The Will to Gig by Anna Ghislena

Reviewed by Emma Lee

Anna Ghislena is inspired by live rock music and its culture; she also writes concert reviews and interviews for online music publications. The Will to Gig features 8 poems describing the anxiety-inducing lateness of public transport and desperation to get to a gig; looking at daft things requested on band riders; still loving the blast of rock when elderly and apparently past it; finding a band name; fake versus real fandom; being beaten up for being a ‘weirdo’; and feedback. I’ve been there, and wanted to love this, but was concerned that in wanting to love it, I might be placing too much expectation on it.

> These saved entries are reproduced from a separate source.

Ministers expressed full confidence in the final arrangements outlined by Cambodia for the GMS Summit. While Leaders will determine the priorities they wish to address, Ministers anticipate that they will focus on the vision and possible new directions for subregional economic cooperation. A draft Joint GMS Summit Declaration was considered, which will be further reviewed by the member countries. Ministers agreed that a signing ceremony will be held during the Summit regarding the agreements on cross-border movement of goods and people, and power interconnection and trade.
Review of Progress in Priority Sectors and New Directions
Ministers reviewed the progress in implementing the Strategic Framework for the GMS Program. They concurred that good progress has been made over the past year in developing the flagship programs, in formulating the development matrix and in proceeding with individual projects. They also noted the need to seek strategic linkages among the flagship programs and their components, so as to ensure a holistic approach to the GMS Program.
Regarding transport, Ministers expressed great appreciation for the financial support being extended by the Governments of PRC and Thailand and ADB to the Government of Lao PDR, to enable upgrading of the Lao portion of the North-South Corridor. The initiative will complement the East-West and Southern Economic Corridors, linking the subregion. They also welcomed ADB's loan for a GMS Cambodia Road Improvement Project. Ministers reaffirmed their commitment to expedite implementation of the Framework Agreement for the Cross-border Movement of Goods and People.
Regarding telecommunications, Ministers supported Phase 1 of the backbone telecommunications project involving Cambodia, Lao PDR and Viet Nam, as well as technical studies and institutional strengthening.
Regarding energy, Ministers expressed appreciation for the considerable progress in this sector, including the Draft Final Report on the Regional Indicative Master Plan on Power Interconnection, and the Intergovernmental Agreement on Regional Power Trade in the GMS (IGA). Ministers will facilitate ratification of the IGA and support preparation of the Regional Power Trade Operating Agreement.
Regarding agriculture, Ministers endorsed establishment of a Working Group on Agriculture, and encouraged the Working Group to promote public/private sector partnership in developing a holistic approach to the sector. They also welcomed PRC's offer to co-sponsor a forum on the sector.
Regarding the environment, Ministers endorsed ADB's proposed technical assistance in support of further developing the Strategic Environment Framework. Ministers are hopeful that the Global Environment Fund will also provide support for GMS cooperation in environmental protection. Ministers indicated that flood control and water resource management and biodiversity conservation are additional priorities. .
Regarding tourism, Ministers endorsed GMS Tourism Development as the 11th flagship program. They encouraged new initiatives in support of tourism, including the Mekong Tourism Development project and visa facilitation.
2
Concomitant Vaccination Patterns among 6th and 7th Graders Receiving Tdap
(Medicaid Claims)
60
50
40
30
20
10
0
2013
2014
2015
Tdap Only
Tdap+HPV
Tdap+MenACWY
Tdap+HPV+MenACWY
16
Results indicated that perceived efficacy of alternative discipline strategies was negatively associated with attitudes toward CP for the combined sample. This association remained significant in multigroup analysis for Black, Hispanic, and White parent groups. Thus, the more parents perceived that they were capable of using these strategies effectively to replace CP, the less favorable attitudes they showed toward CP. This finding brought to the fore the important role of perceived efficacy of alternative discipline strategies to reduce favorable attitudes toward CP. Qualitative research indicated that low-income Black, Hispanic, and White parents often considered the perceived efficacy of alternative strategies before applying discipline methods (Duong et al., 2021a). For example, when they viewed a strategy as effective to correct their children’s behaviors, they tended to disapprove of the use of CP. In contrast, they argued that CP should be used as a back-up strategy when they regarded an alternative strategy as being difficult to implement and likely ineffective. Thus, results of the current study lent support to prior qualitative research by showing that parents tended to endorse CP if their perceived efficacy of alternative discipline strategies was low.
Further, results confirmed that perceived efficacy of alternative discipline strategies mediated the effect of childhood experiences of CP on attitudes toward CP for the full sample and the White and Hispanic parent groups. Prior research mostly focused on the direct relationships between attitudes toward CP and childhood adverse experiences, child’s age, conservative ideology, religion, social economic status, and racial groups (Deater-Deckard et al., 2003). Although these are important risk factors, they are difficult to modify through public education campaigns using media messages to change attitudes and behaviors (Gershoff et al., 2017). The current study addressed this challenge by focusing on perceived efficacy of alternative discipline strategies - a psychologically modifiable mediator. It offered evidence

The title poem looks at the relationship between loyal fans and the band:

We are loyal to the core. The will to gig is our law,
even when your new album sounds like the one before.
You couldn’t do without us, you really shouldn’t last!
So kiss my bestial arse with a backstage pass
and to the end of my days I’ll persist,
to ensure that your name will exist.
My tee-shirt declares that I’m with the band,
now please, rock harder, like you’re with the fans.

It captures the love/hate dynamic when fans demand a new album but the band aren’t ready to create one, when the band need fans to keep buying merchandise and tour tickets but fax in a performance because of tiredness, illness, or personal problems, whereas the fans want the band to make it a special date night. Internal and end-of-line rhymes in the open lines of the stanza give the poem an energy which seems to fade in the final four lines. In those lines, the rhyming format seems to drive the poem without effort, instead of working for it: the lazy “I’m with the band” doesn’t seem to be a reference to Pamela Des Barre’s book, but suggests groupies, which isn’t intended. Throughout the pamphlet, fans are just fans, and it’s refreshing to see that. The only time gender features is in “The Launch”, where a new band has to figure out a name:

Found the chords, the riffs are born,
got a front, an axe, a bass, some beats.
The song is written, the group is formed,
what name should the vessel take to the streets?

A mother? A lover? Seek out a legend?
Symbolic? Insane? Cast off the vote.
No taking the sis! Impress my girl-friend –
anchor success with a name like a boat.

The poem lists Kill Hannah, Jane’s Addiction, The Donnas, Pearl Jam, Blondie, All About Eve, Twisted Sister, Dead Sara, Hail The Virginmarys, Joy Division, Thin Lizzy, Roxette, Good Charlotte, Taking Hayley, Saving Aimee, Rose Tattoo, Molly Hatchet, Madder Rose and ends:

So with temptress or saviour or old recipe,
harness longevity; keep Alice in Chains!
The historic tradition has a drink in it too;
smash a bottle! I name this band girls’ names.

May God bless her and all who sail in her.

Like other poems in “The Will to Gig”, it has a light touch, and rhymes give it a structure that stops it barrelling off into an enthusiastic, untamed epic. Like the bands Ghislena follows, these poems have the rawness and energy of a live performance. They also have the bagginess of a stall-bought t-shirt that only comes in male sizes and gets overlooked in the atmosphere and camaraderie of a live performance, but is noticed on the thirtieth consecutive replay, by which time there’s a shiny new album out and the band have developed their sound in the interim. The Will to Gig is a good demo EP that would have a music journo place the band on a ‘one to watch, especially live’ list. There are plenty of bands that don’t sound the same once tamed, auto-tuned and fastidiously produced in a studio.

So I liked this, rather than loved it. Personally I would have liked an occasional poem to focus on a specific gig, not necessarily naming the band, but capturing what made that particular night special or some of the idiosyncrasies of a venue. Reading these poems as a whole, they focus on the universal, treating fans as a homogenous tribe: the danger of this is that their language becomes generic.